Thumbs down from here. Just say "No" to "Ghet-to". To each his own, tho'!!


----------



## gto455pr (Nov 7, 2010)

Hi!!! I think is better if you can install them on the car, photos and post it. I will love to see them sime I'm also looking to buys some wheels for my 70 black GTO.


----------



## 68greengoat (Sep 15, 2005)

I like them as long as you don't have to use rubber bands for tires.... I agree, mount them and show pix....


----------



## projectszero (Oct 9, 2008)

yeah, I really need to mount them and check it out. I really dont want it to look like a lowrider, LOL. As soon as I get a chance I'll mount them on the car and post pics.


----------



## charlie4170 (Feb 16, 2010)

Old thread, but I was searching around for this topic so I figured I would bump it up to the top rather than starting a new thread asking basically the same thing...
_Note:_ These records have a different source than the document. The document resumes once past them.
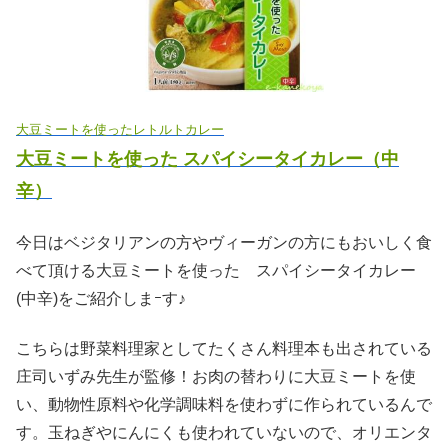
大豆ミートを使ったレトルトカレー
大豆ミートを使った スパイシータイカレー（中
辛）
今日はベジタリアンの方やヴィーガンの方にもおいしく食
べて頂ける大豆ミートを使った スパイシータイカレー
(中辛)をご紹介しまｰす♪
こちらは野菜料理家としてたくさん料理本も出されている
庄司いずみ先生が監修！お肉の替わりに大豆ミートを使
い、動物性原料や化学調味料を使わずに作られているんで
す。玉ねぎやにんにくも使われていないので、オリエンタ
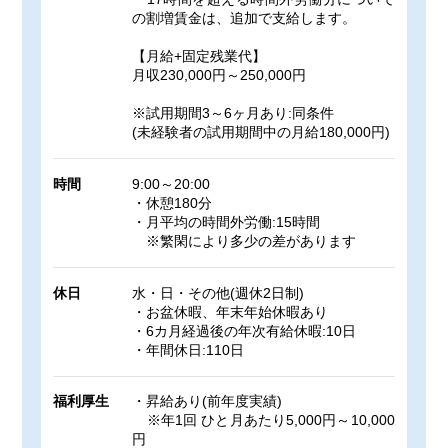
の割増賃金は、追加で支給します。
【月給+固定残業代】
月収230,000円～250,000円
※試用期間3～6ヶ月あり:同条件
(未経験者の試用期間中の月給180,000円)
時間
9:00～20:00
・休憩180分
・月平均の時間外労働:15時間
※繁閑により多少の差があります
休日
水・日・その他(週休2日制)
・お盆休暇、年末年始休暇あり
・6カ月経過後の年次有給休暇:10日
・年間休日:110日
福利厚生
・昇給あり(前年度実績)
※年1回 ひと月あたり5,000円～10,000
円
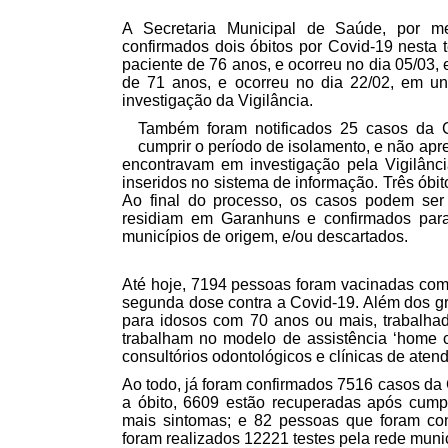
A Secretaria Municipal de Saúde, por me
confirmados dois óbitos por Covid-19 nesta 
paciente de 76 anos, e ocorreu no dia 05/03,
de 71 anos, e ocorreu no dia 22/02, em u
investigação da Vigilância.
Também foram notificados 25 casos da C
cumprir o período de isolamento, e não ap
encontravam em investigação pela Vigilância
inseridos no sistema de informação. Três óbi
Ao final do processo, os casos podem ser
residiam em Garanhuns e confirmados para
municípios de origem, e/ou descartados.
Até hoje, 7194 pessoas foram vacinadas com
segunda dose contra a Covid-19. Além dos 
para idosos com 70 anos ou mais, trabalha
trabalham no modelo de assistência ‘home car
consultórios odontológicos e clínicas de aten
Ao todo, já foram confirmados 7516 casos da
a óbito, 6609 estão recuperadas após cumpr
mais sintomas; e 82 pessoas que foram co
foram realizados 12221 testes pela rede munic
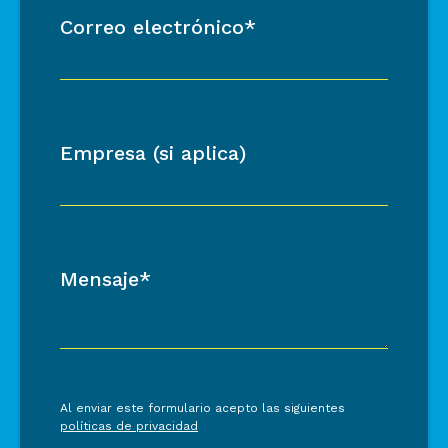
Correo electrónico*
Empresa (si aplica)
Mensaje*
Al enviar este formulario acepto las siguientes
políticas de privacidad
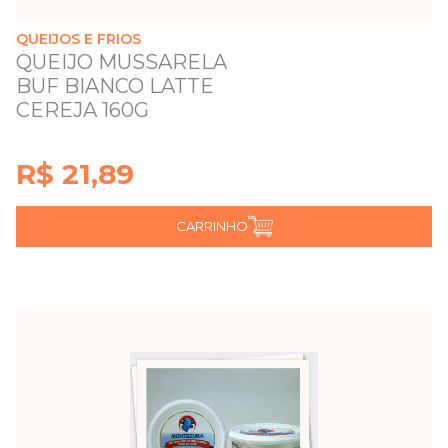
QUEIJOS E FRIOS
QUEIJO MUSSARELA
BUF BIANCO LATTE
CEREJA 160G
R$ 21,89
CARRINHO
Im also thinking of doing some American Racing 18x8's (zero offset) on my '69 convertible. Just wondering if anyone had any idea what a good size tire would be? The car is stock height, no plans on lowering it. Not sure how wide I can go (or what aspect ratio) on an 18" rim without rubbing???


----------



## joesweeting (May 8, 2011)

I agree with the previous post, install and take pictures. I like 17 or 18 inch polish Torq Thrust. That size wheel in chrome is too much (my opinion)


----------



## MagnumBS (Apr 10, 2011)

Break out the wire brushes and plan on spending a few hours cleaning up the drums and other brake parts that will show through the new rims. I'm with 68Greengoat on the rubber band tires.


----------



## crustysack (Oct 5, 2008)

here is a tire size comparison/conversion site Tire size calculator 
very handy for figuring out what size tires to put on bigger rims and keep the speedo accurate


----------



## Eric Animal (Oct 28, 2007)

Ya gotta know the width and offset, and backspace to pick tires.....NO RUBBER BANDS PLEASE!


----------



## Instg8ter (Sep 28, 2010)

i like centerlines too, but those should look ok on the 71' with the big round wheel wells...agree with the guys that you should get some rubber with sidewalls and as Eric said since you don't know offset you will want to mount and measure for the best rubber or you'll have to "Joe Dirt" the rear end to keep from shredding them over speed bumps.


----------



## Indecision (Oct 24, 2010)

I wouldn't do it.


----------



## virginiavenom (Feb 20, 2011)

I'm gonna say no, but I'm not a chrome guy. I found I would like to have 18s, vs the 17s I bought, but they are close.


----------